There is a memorial to Agatha Christie and her play, The Mousetrap, at St. Martin’s Cross near Covent Garden. http://www.agathachristiememorial.co.uk/home/4594369421

She wrote romance novels under the pseudonym Mary Westmacott.

Agatha Christie’sThe Pale Horse is currently being adapted for television. Rufus Sewell will star as Mark Easterbrook, a man who finds a piece of paper with a list of names in the shoe of a dead woman. The list leads him to The Pale Horse, a mysterious pub in the isolated village of Much Deeping.

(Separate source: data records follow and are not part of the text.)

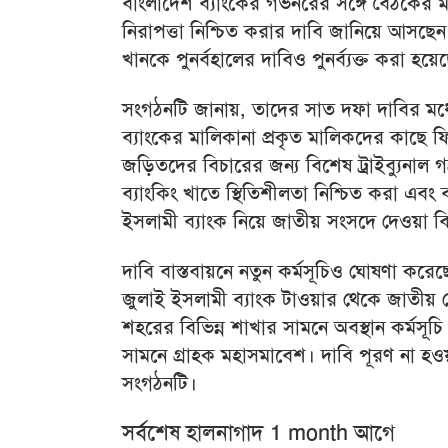
বাংলাদেশ ব্যাংকের গভর্নরের সঙ্গে বৈঠকের 
নিরাপত্তা নিশ্চিত করার দাবি জানিয়ে আসছে
খানকে পুনর্বহালের দাবিও পুনর্ব্যক্ত করা হয়ে
সংগঠনটি জানায়, তাদের সাত দফা দাবির মধ্য
ব্যাংকের মালিকানা প্রকৃত মালিকদের কাছে ফ
জড়িতদের বিচারের জন্য বিশেষ ট্রাইব্যুনাল গঠন
ব্যাংকিং খাতে স্থিতিশীলতা নিশ্চিত করা এব
ইসলামী ব্যাংক নিয়ে জাতীয় সংসদে দেওয়া বিভ্
দাবি বাস্তবায়নে নতুন কর্মসূচিও ঘোষণা করে
জুলাই ইসলামী ব্যাংক টাওয়ার থেকে জাতীয় প্রে
শহরের বিভিন্ন শাখার সামনে অবস্থান কর্মস
সামনে গ্রাহক মহাসমাবেশ। দাবি পূরণ না হওয়
সংগঠনটি।
সর্বশেষ হালনাগাদ 1 month আগে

Are you a fan of Agatha Christie?



9 comments:

  1. I started reading mysteries with Agatha Christie (one of my aunts had a collection of her books, and let me borrow them.) I liked Nancy Drew, too, of course, and it was more appropriate for my age, but available Nancy Drew books were few and far between. And then they were over so quickly!

    ReplyDelete
  2. Agatha Christie, in company with Phyllis Whitney, Mary Stewart, and Victoria Holt, bridged the gap between Nancy Drew and adult fiction. I used my mother's library card to borrow them from the library because I didn't quality for adult section privileges until high school.

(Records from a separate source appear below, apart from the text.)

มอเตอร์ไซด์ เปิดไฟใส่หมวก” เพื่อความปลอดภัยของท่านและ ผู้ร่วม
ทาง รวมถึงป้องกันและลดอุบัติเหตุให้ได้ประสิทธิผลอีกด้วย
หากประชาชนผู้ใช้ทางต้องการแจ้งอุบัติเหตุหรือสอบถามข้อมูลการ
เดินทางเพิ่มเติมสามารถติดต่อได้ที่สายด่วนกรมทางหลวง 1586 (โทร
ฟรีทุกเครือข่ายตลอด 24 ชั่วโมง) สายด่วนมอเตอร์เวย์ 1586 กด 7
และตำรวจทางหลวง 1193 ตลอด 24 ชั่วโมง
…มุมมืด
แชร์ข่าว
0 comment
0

    My fav AC: At Bertram's Hotel, in which Jane Marple solves a murder of past and present circumstances through the filter of her own past and present.

    ReplyDelete
  3. Cannot tell a lie... I went hot and cold on Agatha Christie books. Some fascinated me. Others bored me because I could figure them out. Excited about the Pale horse... one of the first to intrigue me.

    ReplyDelete
  4. KM - I had to laugh when I read your comment - those Nancy Drew books were over too quickly!

    ReplyDelete
  5. Hi Margaret, When I see those names - Agatha, Phyllis, Mary - I'm swept away again. For me, too, these ladies really captured the magic of reading.

    ReplyDelete
  6. Hi Debra - I'm impressed that you could figure them out! Wow!
    I, too, can't wait for The Pale Horse. It was different - more suspenseful.

    ReplyDelete
  7. When reading Agatha Christie, I always felt I had identified the murder only to find out I had been completely wrong. She always surprised me. Probably the best way of learning to write a mystery is to study her techniques for planting clues and using red herrings.

    ReplyDelete
  8. Hi Grace, I agree. When I read her now, I appreciate her subtlety - she always fooled me!

    ReplyDelete
  9. I started with Nancy Drew when I was eight, moved to Zane Grey when I was ten, and picked up Christie when I was twelve but never put her down. At first I read for mystery; decades later, I depend on her elegant prose, and especially on the beautifully drawn Miss Marple, to take my mind off seasonal allergies and other miseries flesh is heir to. She's just so darned good.